Rice wine (also known as mijiu) is a must-have ingredient in Chinese cooking, possibly coming second only to soy sauce in importance. Whereas most wine is made from fermented fruit, rice wine is made from fermented glutinous rice, where the sugars are transformed into alcohol by yeast. Rice wine is somewhat clear and sweet and is used in marinades to tenderize meat and seafood, as well as to impart flavor to food.
Rice wine even forms the basis of an herbal soup meant to help new mothers recover quickly after giving birth. There are some varieties that are drinking-quality and meant to be consumed--these have a much lower alcohol content compared to Western wines.
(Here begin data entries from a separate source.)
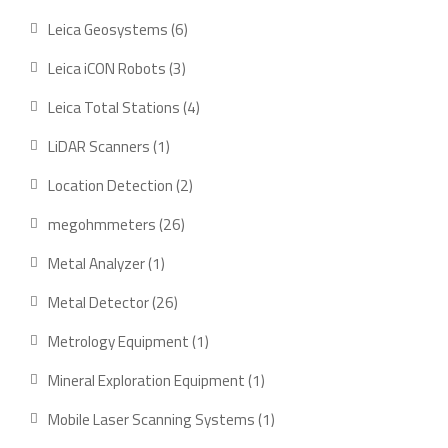
product
6
Leica Geosystems
6
products
3
Leica iCON Robots
3
products
4
Leica Total Stations
4
products
1
LiDAR Scanners
1
product
2
Location Detection
2
products
26
megohmmeters
26
products
1
Metal Analyzer
1
product
26
Metal Detector
26
products
1
Metrology Equipment
1
product
1
Mineral Exploration Equipment
1
product
1
Mobile Laser Scanning Systems
1
product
Unfortunately, while rice wine is readily available at Chinese and Asian groceries, it is not always easy to find at regular local supermarkets. If you cannot find rice wine, here are some suggested substitutes.
Pale Dry Sherry
Available at liquor stores, pale dry sherry is the most commonly recommended substitute for rice wine. It comes closest in flavor to Shaoxing rice wine (also spelled Shao-hsing or Shaohsing), an amber-colored wine made with glutinous rice, wheat yeast, and spring water. Since rice wine can be hard to find, many recipes will only have dry sherry in the ingredients list, not even listing rice wine as an option.
Gin and Wine
While Shaoxing rice wine is commonly recommended because of its consistent high quality, there are many types of rice wines in China.
Interestingly, gin comes closer in flavor to the white rice wines than does dry sherry, so it is worth giving gin a try.
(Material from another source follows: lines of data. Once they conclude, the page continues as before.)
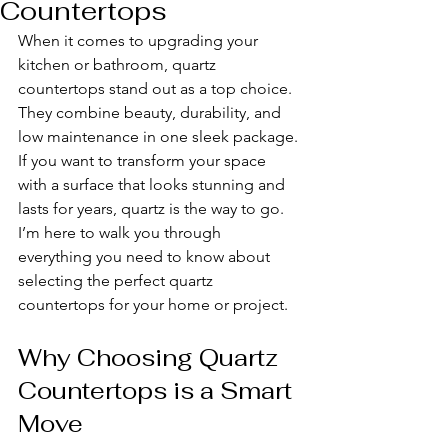
Countertops
When it comes to upgrading your 
kitchen or bathroom, quartz 
countertops stand out as a top choice. 
They combine beauty, durability, and 
low maintenance in one sleek package. 
If you want to transform your space 
with a surface that looks stunning and 
lasts for years, quartz is the way to go. 
I’m here to walk you through 
everything you need to know about 
selecting the perfect quartz 
countertops for your home or project.
Why Choosing Quartz 
Countertops is a Smart 
Move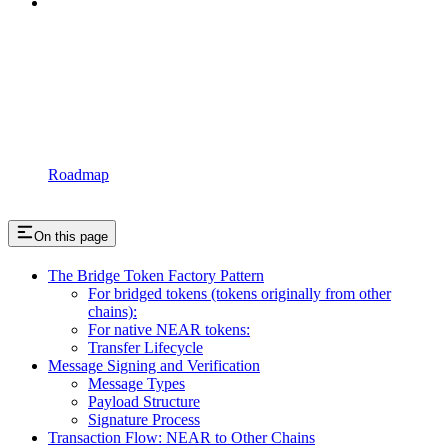
Roadmap
On this page
The Bridge Token Factory Pattern
For bridged tokens (tokens originally from other
chains):
For native NEAR tokens:
Transfer Lifecycle
Message Signing and Verification
Message Types
Payload Structure
Signature Process
Transaction Flow: NEAR to Other Chains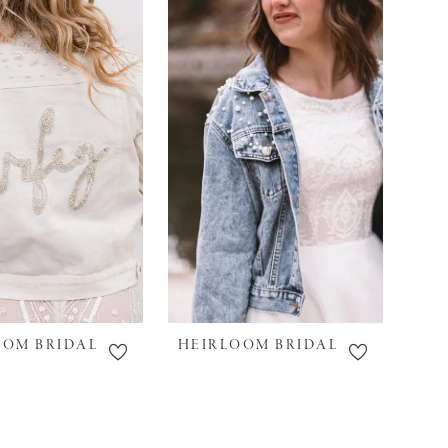
OOM BRIDAL
HEIRLOOM BRIDAL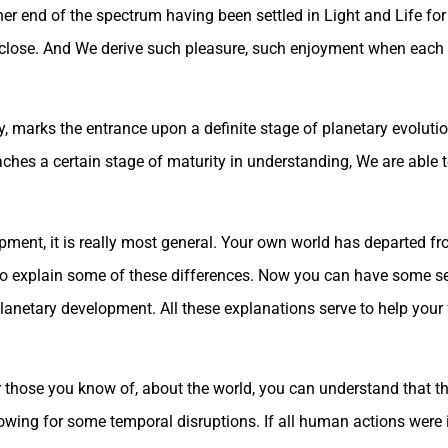
er end of the spectrum having been settled in Light and Life for e
y close. And We derive such pleasure, such enjoyment when each 
ay, marks the entrance upon a definite stage of planetary evolut
aches a certain stage of maturity in understanding, We are abl
opment, it is really most general. Your own world has departed f
 to explain some of these differences. Now you can have some s
etary development. All these explanations serve to help your f
 those you know of, about the world, you can understand that th
owing for some temporal disruptions. If all human actions were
While the flavor is not the same, a dry white wine makes an acceptable substitute for Chinese rice wine in marinades. A decent alternative when that's all you have in the house.
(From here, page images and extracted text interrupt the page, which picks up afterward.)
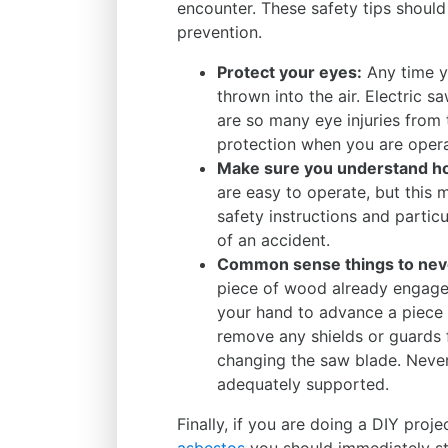
encounter. These safety tips should 
prevention.
Protect your eyes:
Any time yo
thrown into the air. Electric s
are so many eye injuries from
protection when you are opera
Make sure you understand how
are easy to operate, but this 
safety instructions and particu
of an accident.
Common sense things to neve
piece of wood already engaged
your hand to advance a piece
remove any shields or guards
changing the saw blade. Neve
adequately supported.
Finally, if you are doing a DIY pro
If you are looking for something without alcohol, apple juice or white grape juice are good substitutions.
The acid in the juice acts as a tenderizer, making it an acceptable substitute for rice wine in stir-fry marinades. However, the flavor won’t be quite the same.
Japanese Rice Wines
Commonly referred to as the Japanese version of rice wine (although it actually has more in common with brewing beer), Sake has a very different flavor than Chinese rice wine. However, some cooks prefer it. It really comes down to personal preference. You can also try mirin, another Japanese rice wine, in place of Chinese rice wine. Just start with a lesser amount than the recipe calls for as it has a very strong flavor.
What to Avoid
It is important that you avoid certain ingredients while trying to find a substitute for rice wine. Cooking wines, sold in local supermarkets, are overly salted and have a different flavor than Chinese rice wine. And don't confuse Chinese rice wine vinegar with Chinese rice wine--these are vinegar, not wines, and will add an acidic flavor.